**AUSZUG**
◆ ◆ ◆ ◆ ◆
# Ablauf für Fertigteich



## Adenauer (3. Mai 2009)

Liebe Teichfreunde !

ich habe folgendes Problem :
Ich habe einen Fertigteich aus Kunststoff gekauft und möchte nun einen Ablauf mit einbauen . Es ist kein Ablauf oder ähnliches in der Schale vorgesehen !
Welche Materialen (Hersteller) neheme ich am Besten um einen Ablauf zu schaffen. Der Ablauf soll wenn ich ihn im Boden einbaue möglichst viel Dreck und Schlamm per Seib oder ähnlichem abhalten ! Da es ein Schwimmteich für unsere __ Enten werden soll ! Und wenn die am Tag (zu siebt) mehrmals da rein und raus laufen verdreckt das Wasser sehr schnell und ich muss das Wasser einmal pro Woche wechseln. Damit ich es nicht ausschaufeln muss dachte ich an einen fest installierten Ablauf ! Aber wer kann mir da hilfreiche Tips wegen 
des Material bz. Herstellers geben ?
◆ ◆ ◆ ◆ ◆
**BEIGEFÜGTES MATERIAL**
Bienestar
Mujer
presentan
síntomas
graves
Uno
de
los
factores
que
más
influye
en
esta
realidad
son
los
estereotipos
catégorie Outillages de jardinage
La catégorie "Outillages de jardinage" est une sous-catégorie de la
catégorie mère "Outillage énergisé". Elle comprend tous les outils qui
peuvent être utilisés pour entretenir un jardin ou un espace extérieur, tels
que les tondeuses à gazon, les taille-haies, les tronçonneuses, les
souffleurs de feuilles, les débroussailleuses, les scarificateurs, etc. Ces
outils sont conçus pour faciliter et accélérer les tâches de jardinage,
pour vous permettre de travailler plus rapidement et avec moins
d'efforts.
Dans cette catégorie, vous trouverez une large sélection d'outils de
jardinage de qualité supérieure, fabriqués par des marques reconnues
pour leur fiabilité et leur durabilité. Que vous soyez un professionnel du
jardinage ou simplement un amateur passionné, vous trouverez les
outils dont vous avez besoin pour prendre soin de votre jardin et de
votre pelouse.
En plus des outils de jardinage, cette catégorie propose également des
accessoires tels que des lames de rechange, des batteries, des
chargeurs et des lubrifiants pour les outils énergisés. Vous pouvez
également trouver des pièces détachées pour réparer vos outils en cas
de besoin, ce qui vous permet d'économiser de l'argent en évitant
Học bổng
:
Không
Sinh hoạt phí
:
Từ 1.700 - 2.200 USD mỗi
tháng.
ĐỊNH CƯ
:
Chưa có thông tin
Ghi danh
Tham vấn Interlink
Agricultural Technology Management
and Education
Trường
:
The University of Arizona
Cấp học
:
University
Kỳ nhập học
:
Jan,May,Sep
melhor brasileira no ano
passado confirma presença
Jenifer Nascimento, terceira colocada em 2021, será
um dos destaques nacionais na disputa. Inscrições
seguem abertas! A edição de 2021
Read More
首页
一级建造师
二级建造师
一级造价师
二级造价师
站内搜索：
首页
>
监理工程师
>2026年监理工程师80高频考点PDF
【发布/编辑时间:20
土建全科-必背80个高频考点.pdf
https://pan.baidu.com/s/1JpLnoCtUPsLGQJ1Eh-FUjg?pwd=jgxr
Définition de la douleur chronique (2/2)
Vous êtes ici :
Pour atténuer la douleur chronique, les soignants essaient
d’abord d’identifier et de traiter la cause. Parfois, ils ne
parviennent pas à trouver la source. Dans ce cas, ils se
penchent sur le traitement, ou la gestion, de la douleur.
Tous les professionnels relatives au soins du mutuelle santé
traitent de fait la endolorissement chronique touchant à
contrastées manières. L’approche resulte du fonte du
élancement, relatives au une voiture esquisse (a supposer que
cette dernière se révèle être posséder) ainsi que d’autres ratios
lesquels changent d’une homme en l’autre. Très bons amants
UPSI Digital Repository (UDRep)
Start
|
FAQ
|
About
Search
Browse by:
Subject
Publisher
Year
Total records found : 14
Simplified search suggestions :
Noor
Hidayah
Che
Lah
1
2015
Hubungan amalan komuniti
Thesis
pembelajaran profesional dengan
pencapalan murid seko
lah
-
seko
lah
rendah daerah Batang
◆ ◆ ◆ ◆ ◆
**FRAGEN**
1. Wie oft muss das Wasser laut dem Beitrag über den Fertigteich gewechselt werden?
2. Nimm den Beitrag über den Fertigteich nach seinem letzten Satz wieder auf und schreib ihn weiter.
Das beigefügte Material ist vom Beitrag über den Fertigteich getrennt zu betrachten.

**ANTWORTEN JE AUFGABE**
1. Einmal pro Woche.

2.
Lieben Gruss
Robert


----------



## Koi-Uwe (3. Mai 2009)

*AW: Ablauf für Fertigteich*

Hallo Robert 

such mal hier http://www.koi-discount.de/ nach Bodenablauf  Den klebst du dann mit Innotec Adheseal ein und gut ist


----------



## Adenauer (3. Mai 2009)

*AW: Ablauf für Fertigteich*

Hallo Uwe !

Ich habe mich missverstaendlich ausgedrueckt . Ich suche einen Ablauf mit Leitungssystem .- Soll heissen Ich will das Wasser aus dem Teich direkt ableiten und zwar ca. 5m lang in einem Rohrsystem in der Erde . Nicht einfach in den Untergrund sickern lassen - damit nichts unterspült wird . Gruss Robert


----------



## scholzi (3. Mai 2009)

*AW: Ablauf für Fertigteich*

 Robert und :Willkommen2 im Forum
Uwe meinte das auch so wie du wolltest...
das ist der Bodenablauf
http://www.valenta-aquaristik.de/v_shop/bilder/produkte//37143_PF_Ablauf_01_A.jpg
und daran kannst du ein 110er KG-Rohr einkleben....
zB so..
http://www.richter-juergen.de/img1/tei-koiteichschema.gif

Dazwischen kannst du auch solch ein Zugschieber setzten!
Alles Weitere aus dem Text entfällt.